____ Selected extract
Ice Pickin' is a studio album by Albert Collins, released in 1978. It was Collins's breakthrough album. Ice Pickin''' was nominated for a 1979 Grammy Award.

Production
The album was recorded at Curtom Studios, in Chicago. The Guardian wrote of Collins's guitar technique: "Collins had developed a highly distinctive approach to the guitar, tuning it to a D minor chord and using a capo high up the neck to achieve a sharp, brilliant effect, his 'ice-cold, sheet-metal sound' that was mirrored in the name of his band, The Icebreakers."

Critical reception
The Bay State Banner thought that "when Collins cooks, with fluent riffs and humorous vocals plus innovative tuning and incorporation of minor blues keys, the result is masterful." The Rolling Stone Album Guide wrote that the album "burrows down to the real nitty gritty of urban existence ... it's one of the best '70s blues albums." The Chicago Tribune called the album "a classic." The Iowa City Press-Citizen called it "a cool, invigorating blast across the era's barren blues landscape." The Dayton Daily News wrote that Collins "made several other stellar releases before his untimely demise in '93, but none match the muscle and depth of this certifiable classic."Melody Maker deemed it the best blues album of 1978, as did the Montreaux Jazz Festival.

In addition to a four stars out of four rating, the authors of The Penguin Guide to Blues Recordings'' awarded the album a “Crown”, indicating that they considered it to be an exceptional CD, and one that should be part of any blues collection.
________
____ Data for review
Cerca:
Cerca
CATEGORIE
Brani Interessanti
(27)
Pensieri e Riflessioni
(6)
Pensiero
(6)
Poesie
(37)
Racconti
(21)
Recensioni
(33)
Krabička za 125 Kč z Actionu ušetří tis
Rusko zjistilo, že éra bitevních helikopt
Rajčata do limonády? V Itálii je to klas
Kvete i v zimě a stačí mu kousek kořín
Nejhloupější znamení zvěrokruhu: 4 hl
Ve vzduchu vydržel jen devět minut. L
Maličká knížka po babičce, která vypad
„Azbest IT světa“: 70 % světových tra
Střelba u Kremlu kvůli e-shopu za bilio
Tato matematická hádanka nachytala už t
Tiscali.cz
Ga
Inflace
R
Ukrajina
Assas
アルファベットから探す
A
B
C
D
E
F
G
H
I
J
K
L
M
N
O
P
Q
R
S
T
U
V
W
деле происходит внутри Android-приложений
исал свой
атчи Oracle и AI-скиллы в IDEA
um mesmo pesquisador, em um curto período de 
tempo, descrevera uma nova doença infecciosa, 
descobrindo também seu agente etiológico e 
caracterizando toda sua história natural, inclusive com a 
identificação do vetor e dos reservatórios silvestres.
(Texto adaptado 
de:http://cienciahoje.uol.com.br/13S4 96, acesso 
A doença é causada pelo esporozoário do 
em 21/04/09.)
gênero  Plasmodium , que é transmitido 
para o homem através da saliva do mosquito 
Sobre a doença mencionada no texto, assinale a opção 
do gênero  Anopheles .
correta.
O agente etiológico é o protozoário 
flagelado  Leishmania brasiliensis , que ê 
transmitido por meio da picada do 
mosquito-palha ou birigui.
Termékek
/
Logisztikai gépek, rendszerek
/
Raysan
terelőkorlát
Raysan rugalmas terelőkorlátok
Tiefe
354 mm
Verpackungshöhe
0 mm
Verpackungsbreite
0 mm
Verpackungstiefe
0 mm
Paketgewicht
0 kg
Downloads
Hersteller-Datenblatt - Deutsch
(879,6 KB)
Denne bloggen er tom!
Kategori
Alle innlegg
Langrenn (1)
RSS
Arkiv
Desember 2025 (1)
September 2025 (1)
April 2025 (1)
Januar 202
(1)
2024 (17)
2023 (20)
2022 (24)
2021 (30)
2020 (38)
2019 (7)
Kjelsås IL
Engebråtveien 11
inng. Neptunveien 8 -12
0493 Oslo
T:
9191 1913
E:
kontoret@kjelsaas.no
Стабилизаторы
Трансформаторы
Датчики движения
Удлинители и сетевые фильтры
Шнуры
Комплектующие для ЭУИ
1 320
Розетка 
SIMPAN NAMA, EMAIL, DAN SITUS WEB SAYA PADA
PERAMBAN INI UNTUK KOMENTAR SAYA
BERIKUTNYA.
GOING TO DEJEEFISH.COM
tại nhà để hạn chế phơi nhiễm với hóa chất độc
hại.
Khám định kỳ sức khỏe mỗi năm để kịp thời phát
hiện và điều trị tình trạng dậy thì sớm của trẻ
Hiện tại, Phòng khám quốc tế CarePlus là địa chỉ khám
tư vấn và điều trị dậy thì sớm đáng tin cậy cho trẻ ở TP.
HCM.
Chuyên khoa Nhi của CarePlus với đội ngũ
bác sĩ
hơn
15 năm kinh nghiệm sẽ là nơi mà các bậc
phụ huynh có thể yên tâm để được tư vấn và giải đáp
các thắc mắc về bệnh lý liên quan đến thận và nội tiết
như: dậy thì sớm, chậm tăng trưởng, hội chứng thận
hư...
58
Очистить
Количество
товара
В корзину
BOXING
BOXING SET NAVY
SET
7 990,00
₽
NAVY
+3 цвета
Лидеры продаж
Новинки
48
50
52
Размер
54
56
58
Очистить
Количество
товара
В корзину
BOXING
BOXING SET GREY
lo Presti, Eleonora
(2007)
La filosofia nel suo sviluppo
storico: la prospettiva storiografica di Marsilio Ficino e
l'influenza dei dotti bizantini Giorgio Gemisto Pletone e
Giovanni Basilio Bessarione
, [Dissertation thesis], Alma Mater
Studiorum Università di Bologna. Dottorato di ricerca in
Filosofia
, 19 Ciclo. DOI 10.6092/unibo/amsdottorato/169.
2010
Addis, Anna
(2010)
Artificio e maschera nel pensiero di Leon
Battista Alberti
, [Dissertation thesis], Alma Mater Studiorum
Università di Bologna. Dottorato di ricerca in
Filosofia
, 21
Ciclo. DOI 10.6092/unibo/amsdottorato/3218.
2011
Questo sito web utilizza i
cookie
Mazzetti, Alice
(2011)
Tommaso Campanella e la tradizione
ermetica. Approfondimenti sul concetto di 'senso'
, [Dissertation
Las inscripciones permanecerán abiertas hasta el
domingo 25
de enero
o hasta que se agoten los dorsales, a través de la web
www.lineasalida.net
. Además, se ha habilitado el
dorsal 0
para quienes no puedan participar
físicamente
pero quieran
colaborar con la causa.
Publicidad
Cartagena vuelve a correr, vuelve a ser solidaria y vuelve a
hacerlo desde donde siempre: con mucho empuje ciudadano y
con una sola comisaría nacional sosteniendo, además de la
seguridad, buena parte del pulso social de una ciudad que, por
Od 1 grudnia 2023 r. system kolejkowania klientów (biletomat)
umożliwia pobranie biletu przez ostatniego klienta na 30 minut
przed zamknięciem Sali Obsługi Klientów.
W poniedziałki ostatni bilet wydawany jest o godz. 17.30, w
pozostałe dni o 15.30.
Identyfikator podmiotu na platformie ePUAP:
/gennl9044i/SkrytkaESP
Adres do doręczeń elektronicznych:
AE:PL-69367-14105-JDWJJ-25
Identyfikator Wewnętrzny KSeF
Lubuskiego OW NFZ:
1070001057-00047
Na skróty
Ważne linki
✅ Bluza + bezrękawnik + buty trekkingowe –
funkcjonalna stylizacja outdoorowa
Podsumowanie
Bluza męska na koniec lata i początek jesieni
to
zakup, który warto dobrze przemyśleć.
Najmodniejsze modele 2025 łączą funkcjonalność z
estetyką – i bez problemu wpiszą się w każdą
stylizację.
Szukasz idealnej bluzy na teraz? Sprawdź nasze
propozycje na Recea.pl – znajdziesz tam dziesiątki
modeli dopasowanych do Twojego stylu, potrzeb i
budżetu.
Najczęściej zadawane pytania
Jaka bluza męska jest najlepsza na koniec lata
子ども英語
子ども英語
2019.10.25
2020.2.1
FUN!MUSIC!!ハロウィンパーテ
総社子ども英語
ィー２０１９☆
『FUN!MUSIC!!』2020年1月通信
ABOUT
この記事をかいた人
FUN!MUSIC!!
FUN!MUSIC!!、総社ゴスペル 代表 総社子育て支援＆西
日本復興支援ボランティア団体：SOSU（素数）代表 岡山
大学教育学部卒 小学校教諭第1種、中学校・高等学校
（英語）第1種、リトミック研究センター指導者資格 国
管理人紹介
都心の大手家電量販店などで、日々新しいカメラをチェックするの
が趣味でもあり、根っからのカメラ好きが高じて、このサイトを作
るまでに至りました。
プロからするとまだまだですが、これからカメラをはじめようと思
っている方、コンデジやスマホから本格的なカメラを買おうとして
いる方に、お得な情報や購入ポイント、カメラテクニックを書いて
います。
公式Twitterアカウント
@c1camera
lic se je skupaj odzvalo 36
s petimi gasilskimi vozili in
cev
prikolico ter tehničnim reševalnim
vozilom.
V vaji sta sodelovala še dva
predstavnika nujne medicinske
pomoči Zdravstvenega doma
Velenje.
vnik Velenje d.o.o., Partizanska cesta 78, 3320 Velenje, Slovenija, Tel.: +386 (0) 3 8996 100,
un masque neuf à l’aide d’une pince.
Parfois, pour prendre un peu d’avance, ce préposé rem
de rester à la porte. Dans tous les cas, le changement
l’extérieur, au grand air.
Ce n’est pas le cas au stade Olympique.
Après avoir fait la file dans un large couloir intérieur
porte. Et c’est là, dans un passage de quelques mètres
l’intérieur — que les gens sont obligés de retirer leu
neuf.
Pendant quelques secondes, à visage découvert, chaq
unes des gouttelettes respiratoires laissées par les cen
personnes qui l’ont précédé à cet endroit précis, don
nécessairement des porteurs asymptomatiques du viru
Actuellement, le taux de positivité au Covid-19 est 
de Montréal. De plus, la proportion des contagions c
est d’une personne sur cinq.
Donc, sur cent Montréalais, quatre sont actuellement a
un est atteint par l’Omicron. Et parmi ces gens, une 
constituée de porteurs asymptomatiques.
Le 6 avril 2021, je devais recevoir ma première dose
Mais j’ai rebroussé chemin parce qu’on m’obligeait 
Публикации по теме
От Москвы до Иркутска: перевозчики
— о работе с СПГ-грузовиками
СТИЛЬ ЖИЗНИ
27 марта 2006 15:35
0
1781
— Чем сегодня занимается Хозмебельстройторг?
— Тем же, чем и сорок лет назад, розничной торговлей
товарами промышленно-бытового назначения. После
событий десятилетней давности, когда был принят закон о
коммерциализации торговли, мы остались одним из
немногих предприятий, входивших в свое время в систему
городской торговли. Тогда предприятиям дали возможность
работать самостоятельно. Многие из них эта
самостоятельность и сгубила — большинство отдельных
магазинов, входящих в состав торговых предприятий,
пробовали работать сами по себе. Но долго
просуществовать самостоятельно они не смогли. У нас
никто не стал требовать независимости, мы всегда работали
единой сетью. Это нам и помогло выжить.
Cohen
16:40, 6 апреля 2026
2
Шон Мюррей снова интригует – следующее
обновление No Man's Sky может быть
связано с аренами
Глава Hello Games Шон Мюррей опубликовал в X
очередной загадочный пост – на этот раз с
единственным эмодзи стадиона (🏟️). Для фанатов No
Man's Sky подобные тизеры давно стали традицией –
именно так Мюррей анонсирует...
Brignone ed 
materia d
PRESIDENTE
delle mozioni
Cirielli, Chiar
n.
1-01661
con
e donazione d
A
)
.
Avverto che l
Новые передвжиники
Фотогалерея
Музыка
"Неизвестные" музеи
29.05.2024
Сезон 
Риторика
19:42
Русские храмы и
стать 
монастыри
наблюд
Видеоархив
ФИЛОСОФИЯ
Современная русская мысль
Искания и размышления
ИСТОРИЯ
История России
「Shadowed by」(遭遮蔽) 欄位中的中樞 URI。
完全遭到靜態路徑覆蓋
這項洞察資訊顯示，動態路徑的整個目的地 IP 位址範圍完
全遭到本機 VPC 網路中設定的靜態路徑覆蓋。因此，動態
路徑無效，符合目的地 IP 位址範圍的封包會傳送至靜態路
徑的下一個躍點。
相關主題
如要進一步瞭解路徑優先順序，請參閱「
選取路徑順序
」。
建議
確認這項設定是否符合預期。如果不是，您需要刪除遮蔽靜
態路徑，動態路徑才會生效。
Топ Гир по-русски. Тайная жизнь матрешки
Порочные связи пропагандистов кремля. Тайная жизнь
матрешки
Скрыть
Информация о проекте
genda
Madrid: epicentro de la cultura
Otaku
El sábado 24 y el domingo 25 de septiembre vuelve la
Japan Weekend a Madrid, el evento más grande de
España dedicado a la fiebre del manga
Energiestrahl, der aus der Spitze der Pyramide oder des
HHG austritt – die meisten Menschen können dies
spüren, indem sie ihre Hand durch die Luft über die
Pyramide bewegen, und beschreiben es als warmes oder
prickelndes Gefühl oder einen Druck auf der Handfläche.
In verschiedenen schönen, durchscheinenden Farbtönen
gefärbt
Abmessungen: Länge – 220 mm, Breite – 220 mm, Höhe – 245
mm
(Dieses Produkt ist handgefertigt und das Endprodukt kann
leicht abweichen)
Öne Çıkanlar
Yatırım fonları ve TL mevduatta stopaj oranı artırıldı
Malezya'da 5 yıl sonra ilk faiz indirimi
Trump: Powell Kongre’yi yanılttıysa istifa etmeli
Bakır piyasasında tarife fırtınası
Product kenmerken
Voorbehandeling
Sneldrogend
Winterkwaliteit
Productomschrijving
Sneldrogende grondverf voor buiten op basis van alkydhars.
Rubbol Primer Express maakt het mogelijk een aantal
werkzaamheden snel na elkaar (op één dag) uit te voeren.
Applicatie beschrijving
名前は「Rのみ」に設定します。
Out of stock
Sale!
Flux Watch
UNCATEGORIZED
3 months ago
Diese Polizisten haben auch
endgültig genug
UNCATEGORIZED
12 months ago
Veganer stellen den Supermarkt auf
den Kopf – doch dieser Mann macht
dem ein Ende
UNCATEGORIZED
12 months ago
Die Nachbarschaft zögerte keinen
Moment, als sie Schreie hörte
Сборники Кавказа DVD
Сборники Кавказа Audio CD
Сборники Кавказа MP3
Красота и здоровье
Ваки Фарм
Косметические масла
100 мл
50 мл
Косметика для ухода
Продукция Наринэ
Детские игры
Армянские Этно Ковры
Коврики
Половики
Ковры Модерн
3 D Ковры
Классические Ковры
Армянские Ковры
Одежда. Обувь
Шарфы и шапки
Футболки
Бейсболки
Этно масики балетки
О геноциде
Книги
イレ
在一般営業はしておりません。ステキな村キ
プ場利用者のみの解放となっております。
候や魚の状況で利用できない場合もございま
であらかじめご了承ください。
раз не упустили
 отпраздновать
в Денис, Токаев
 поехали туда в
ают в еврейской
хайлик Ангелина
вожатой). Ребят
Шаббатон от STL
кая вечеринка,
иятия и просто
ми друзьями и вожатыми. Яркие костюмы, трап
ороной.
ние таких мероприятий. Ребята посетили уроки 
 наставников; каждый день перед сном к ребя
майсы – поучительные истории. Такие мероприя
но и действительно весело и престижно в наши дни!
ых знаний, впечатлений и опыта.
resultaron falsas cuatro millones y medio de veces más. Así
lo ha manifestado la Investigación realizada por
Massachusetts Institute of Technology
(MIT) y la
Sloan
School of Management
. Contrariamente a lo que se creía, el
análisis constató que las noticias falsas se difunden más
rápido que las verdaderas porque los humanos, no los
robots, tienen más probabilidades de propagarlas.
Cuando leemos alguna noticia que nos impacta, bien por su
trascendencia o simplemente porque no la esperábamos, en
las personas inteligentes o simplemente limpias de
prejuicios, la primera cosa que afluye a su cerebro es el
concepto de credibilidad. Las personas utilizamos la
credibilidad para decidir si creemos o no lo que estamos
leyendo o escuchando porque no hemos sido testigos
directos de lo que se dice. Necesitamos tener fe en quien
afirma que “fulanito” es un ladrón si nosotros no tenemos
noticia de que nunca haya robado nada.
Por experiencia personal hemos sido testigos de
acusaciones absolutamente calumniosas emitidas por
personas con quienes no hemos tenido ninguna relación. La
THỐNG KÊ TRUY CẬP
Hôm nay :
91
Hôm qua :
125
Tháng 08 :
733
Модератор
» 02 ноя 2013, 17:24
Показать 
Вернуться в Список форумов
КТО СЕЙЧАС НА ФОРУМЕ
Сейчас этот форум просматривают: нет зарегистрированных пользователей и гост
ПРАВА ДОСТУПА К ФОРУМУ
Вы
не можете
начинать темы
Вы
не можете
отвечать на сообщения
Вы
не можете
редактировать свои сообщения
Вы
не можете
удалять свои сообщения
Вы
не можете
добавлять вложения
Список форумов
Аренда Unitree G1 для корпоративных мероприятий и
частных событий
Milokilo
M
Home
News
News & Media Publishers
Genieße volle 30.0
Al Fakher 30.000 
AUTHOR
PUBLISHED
________
• [Required action]: According to the Ice Pickin' article, why did Collins tune his guitar to a D minor chord and place a capo high up the neck? Nothing in the records is needed here.

• [Your response]: He did it to achieve a sharp, brilliant effect. This was his "ice-cold, sheet-metal sound," and the name of his band, The Icebreakers, mirrored it.